■ Your instructions
The data below calls for an exact copy.
──────── Task data
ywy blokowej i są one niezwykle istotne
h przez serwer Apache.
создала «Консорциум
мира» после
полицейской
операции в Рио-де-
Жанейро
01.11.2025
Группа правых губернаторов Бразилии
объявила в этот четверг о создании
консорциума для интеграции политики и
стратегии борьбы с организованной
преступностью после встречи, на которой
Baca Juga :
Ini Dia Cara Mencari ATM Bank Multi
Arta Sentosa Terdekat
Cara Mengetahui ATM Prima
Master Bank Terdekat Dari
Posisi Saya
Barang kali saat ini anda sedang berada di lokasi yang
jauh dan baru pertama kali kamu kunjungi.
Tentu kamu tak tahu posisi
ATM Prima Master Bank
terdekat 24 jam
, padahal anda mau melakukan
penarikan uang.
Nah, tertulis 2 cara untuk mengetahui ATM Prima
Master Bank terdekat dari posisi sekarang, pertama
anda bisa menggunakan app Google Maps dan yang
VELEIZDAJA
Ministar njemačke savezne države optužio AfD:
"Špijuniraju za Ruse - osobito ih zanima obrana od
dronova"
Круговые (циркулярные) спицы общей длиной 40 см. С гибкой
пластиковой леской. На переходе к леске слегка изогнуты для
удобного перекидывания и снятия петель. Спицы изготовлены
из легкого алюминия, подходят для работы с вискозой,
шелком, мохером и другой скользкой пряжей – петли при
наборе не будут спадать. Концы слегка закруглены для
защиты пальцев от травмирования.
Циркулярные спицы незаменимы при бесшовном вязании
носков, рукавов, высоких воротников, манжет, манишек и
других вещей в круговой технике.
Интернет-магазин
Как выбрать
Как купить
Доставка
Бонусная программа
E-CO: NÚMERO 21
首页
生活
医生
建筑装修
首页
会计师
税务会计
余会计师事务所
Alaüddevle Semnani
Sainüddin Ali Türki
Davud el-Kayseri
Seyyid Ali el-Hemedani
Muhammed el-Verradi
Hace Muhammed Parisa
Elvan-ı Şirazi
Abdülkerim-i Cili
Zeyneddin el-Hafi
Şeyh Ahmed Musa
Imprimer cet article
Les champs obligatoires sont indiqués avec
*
────────────────
■ Solution to the problem
ywy blokowej i są one niezwykle istotne
h przez serwer Apache.
создала «Консорциум
мира» после
полицейской
операции в Рио-де-
Жанейро
01.11.2025
Группа правых губернаторов Бразилии
объявила в этот четверг о создании
консорциума для интеграции политики и
стратегии борьбы с организованной
преступностью после встречи, на которой
Baca Juga :
Ini Dia Cara Mencari ATM Bank Multi
Arta Sentosa Terdekat
Cara Mengetahui ATM Prima
Master Bank Terdekat Dari
Posisi Saya
Barang kali saat ini anda sedang berada di lokasi yang
jauh dan baru pertama kali kamu kunjungi.
Tentu kamu tak tahu posisi
ATM Prima Master Bank
terdekat 24 jam
, padahal anda mau melakukan
penarikan uang.
Nah, tertulis 2 cara untuk mengetahui ATM Prima
Master Bank terdekat dari posisi sekarang, pertama
anda bisa menggunakan app Google Maps dan yang
VELEIZDAJA
Ministar njemačke savezne države optužio AfD:
"Špijuniraju za Ruse - osobito ih zanima obrana od
dronova"
Круговые (циркулярные) спицы общей длиной 40 см. С гибкой
пластиковой леской. На переходе к леске слегка изогнуты для
удобного перекидывания и снятия петель. Спицы изготовлены
из легкого алюминия, подходят для работы с вискозой,
шелком, мохером и другой скользкой пряжей – петли при
наборе не будут спадать. Концы слегка закруглены для
защиты пальцев от травмирования.
Циркулярные спицы незаменимы при бесшовном вязании
носков, рукавов, высоких воротников, манжет, манишек и
других вещей в круговой технике.
Интернет-магазин
Как выбрать
Как купить
Доставка
Бонусная программа
E-CO: NÚMERO 21
首页
生活
医生
建筑装修
首页
会计师
税务会计
余会计师事务所
Alaüddevle Semnani
Sainüddin Ali Türki
Davud el-Kayseri
Seyyid Ali el-Hemedani
Muhammed el-Verradi
Hace Muhammed Parisa
Elvan-ı Şirazi
Abdülkerim-i Cili
Zeyneddin el-Hafi
Şeyh Ahmed Musa
Imprimer cet article
Les champs obligatoires sont indiqués avec
*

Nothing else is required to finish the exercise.